Stored data entries:
——————————

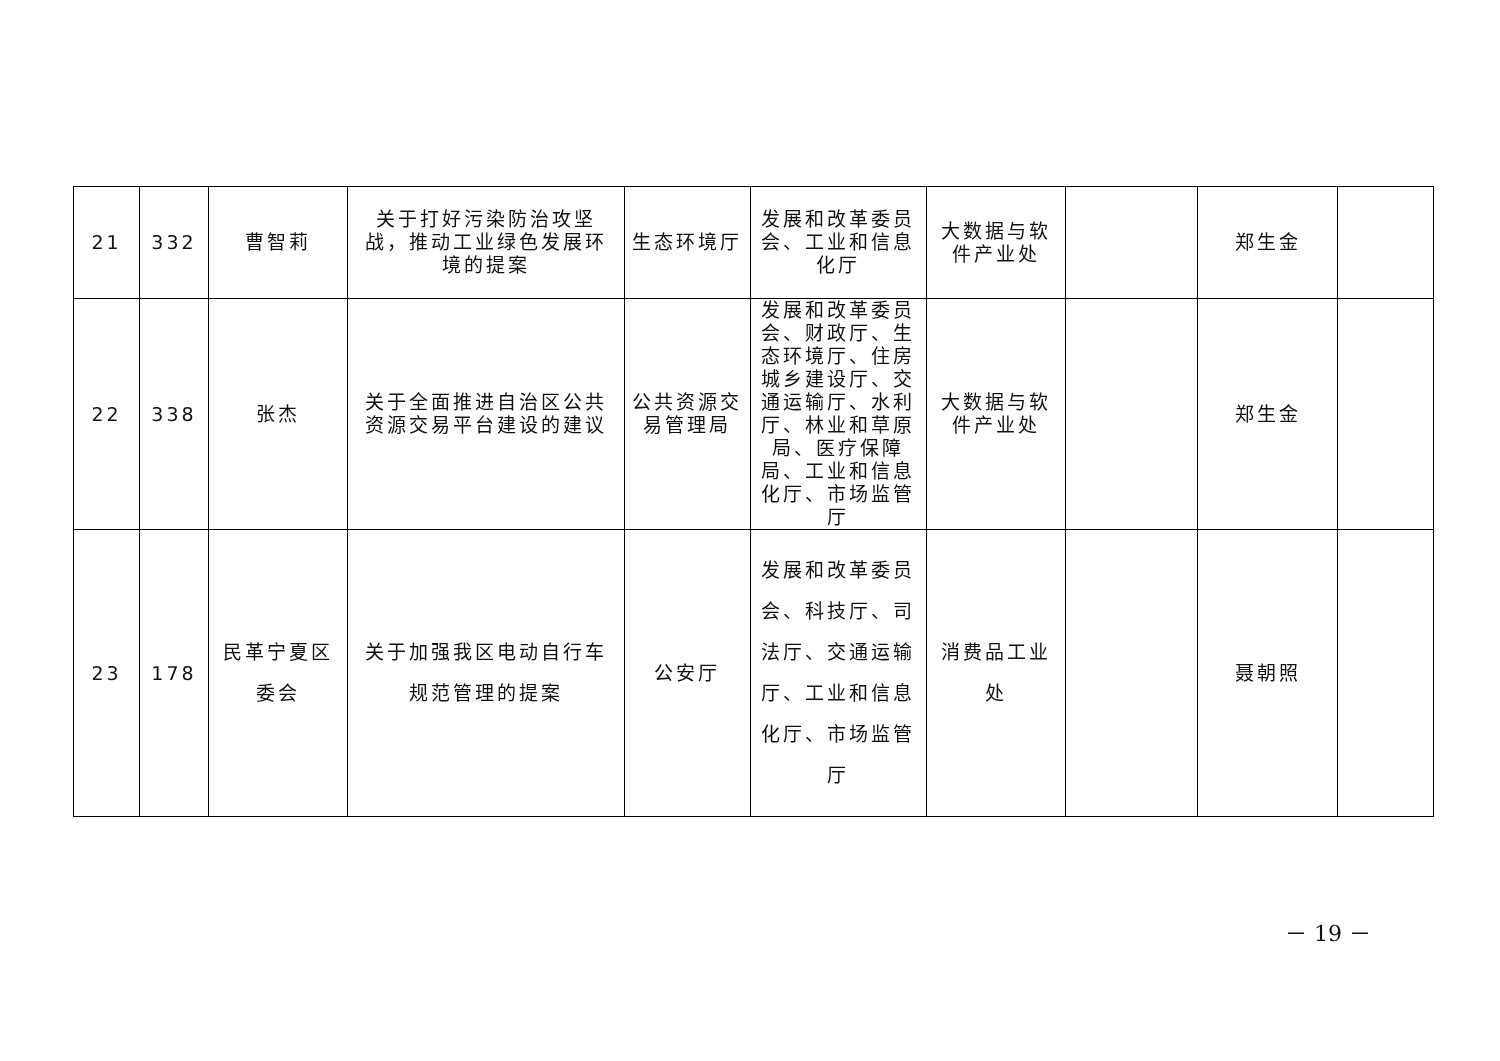| 21 | 332 | 曹智莉 | 关于打好污染防治攻坚战，推动工业绿色发展环境的提案 | 生态环境厅 | 发展和改革委员会、工业和信息化厅 | 大数据与软件产业处 | | 郑生金 | |
| 22 | 338 | 张杰 | 关于全面推进自治区公共资源交易平台建设的建议 | 公共资源交易管理局 | 发展和改革委员会、财政厅、生态环境厅、住房城乡建设厅、交通运输厅、水利厅、林业和草原局、医疗保障局、工业和信息化厅、市场监管厅 | 大数据与软件产业处 | | 郑生金 | |
| 23 | 178 | 民革宁夏区委会 | 关于加强我区电动自行车规范管理的提案 | 公安厅 | 发展和改革委员会、科技厅、司法厅、交通运输厅、工业和信息化厅、市场监管厅 | 消费品工业处 | | 聂朝照 | |
－ 19 －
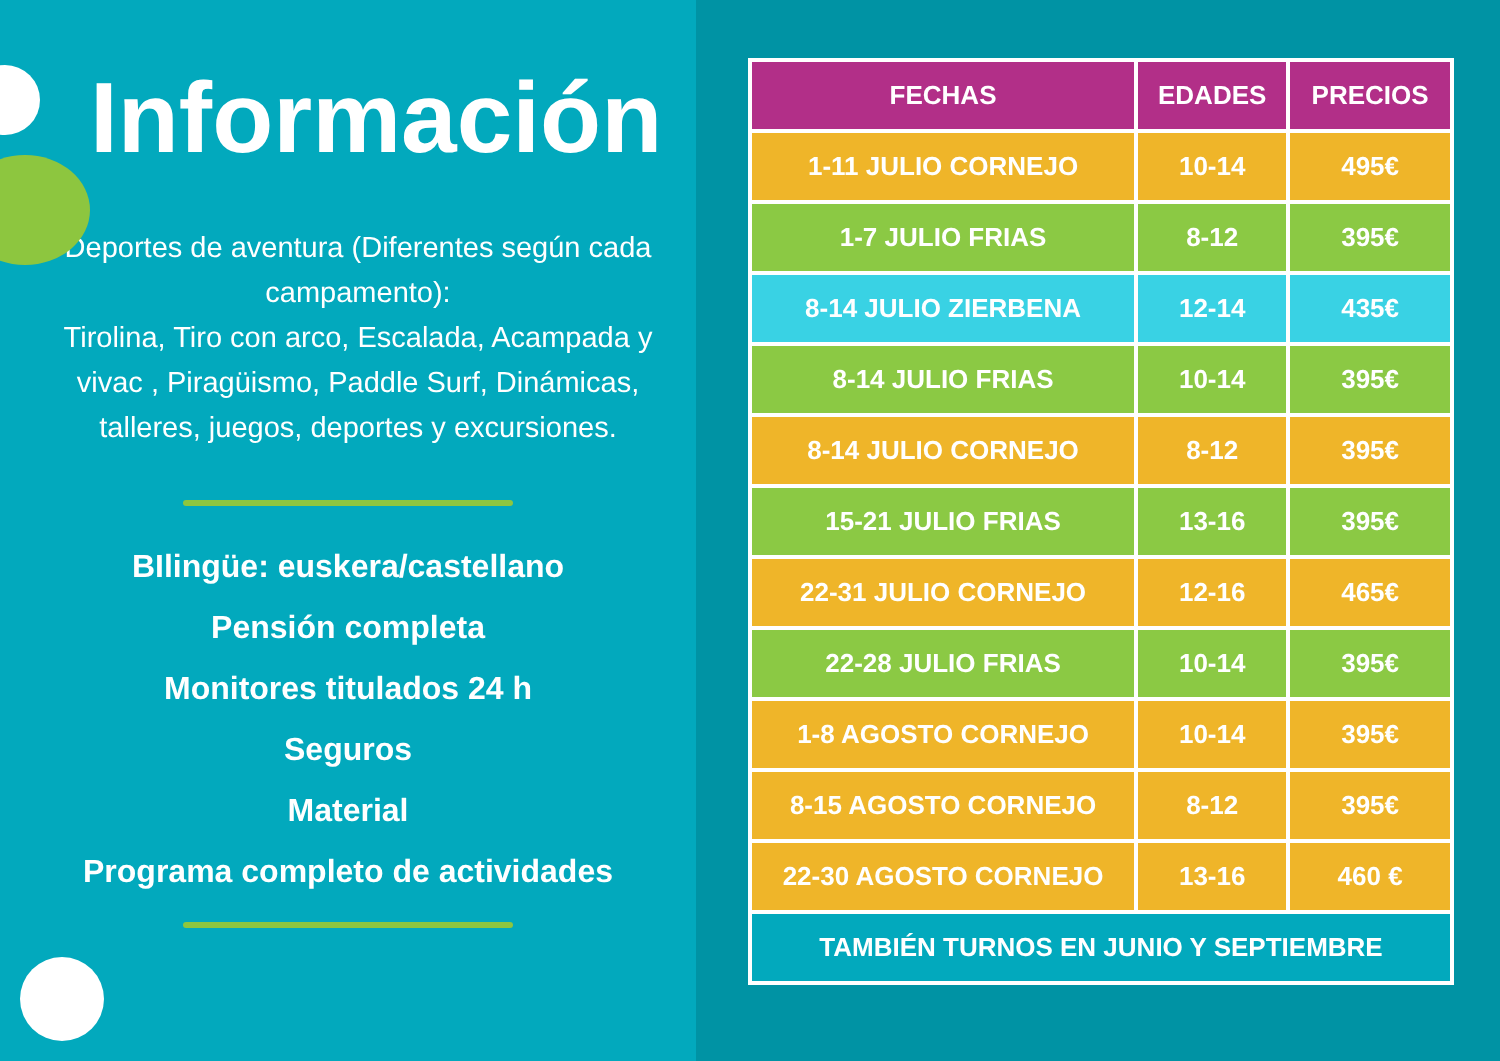Información
Deportes de aventura (Diferentes según cada campamento):
Tirolina, Tiro con arco, Escalada, Acampada y vivac , Piragüismo, Paddle Surf, Dinámicas, talleres, juegos, deportes y excursiones.
BIlingüe: euskera/castellano
Pensión completa
Monitores titulados 24 h
Seguros
Material
Programa completo de actividades
| FECHAS | EDADES | PRECIOS |
| --- | --- | --- |
| 1-11 JULIO CORNEJO | 10-14 | 495€ |
| 1-7 JULIO FRIAS | 8-12 | 395€ |
| 8-14 JULIO ZIERBENA | 12-14 | 435€ |
| 8-14 JULIO FRIAS | 10-14 | 395€ |
| 8-14 JULIO CORNEJO | 8-12 | 395€ |
| 15-21 JULIO FRIAS | 13-16 | 395€ |
| 22-31 JULIO CORNEJO | 12-16 | 465€ |
| 22-28 JULIO FRIAS | 10-14 | 395€ |
| 1-8 AGOSTO CORNEJO | 10-14 | 395€ |
| 8-15 AGOSTO CORNEJO | 8-12 | 395€ |
| 22-30 AGOSTO CORNEJO | 13-16 | 460 € |
| TAMBIÉN TURNOS EN JUNIO Y SEPTIEMBRE | | |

——————————

Nothing but the lines from the one with "Tirolina, Tiro con" to the last line of the data should appear in the answer, each exactly as it stands.

- [Exercise result]
Tirolina, Tiro con arco, Escalada, Acampada y vivac , Piragüismo, Paddle Surf, Dinámicas, talleres, juegos, deportes y excursiones.
BIlingüe: euskera/castellano
Pensión completa
Monitores titulados 24 h
Seguros
Material
Programa completo de actividades
| FECHAS | EDADES | PRECIOS |
| --- | --- | --- |
| 1-11 JULIO CORNEJO | 10-14 | 495€ |
| 1-7 JULIO FRIAS | 8-12 | 395€ |
| 8-14 JULIO ZIERBENA | 12-14 | 435€ |
| 8-14 JULIO FRIAS | 10-14 | 395€ |
| 8-14 JULIO CORNEJO | 8-12 | 395€ |
| 15-21 JULIO FRIAS | 13-16 | 395€ |
| 22-31 JULIO CORNEJO | 12-16 | 465€ |
| 22-28 JULIO FRIAS | 10-14 | 395€ |
| 1-8 AGOSTO CORNEJO | 10-14 | 395€ |
| 8-15 AGOSTO CORNEJO | 8-12 | 395€ |
| 22-30 AGOSTO CORNEJO | 13-16 | 460 € |
| TAMBIÉN TURNOS EN JUNIO Y SEPTIEMBRE | | |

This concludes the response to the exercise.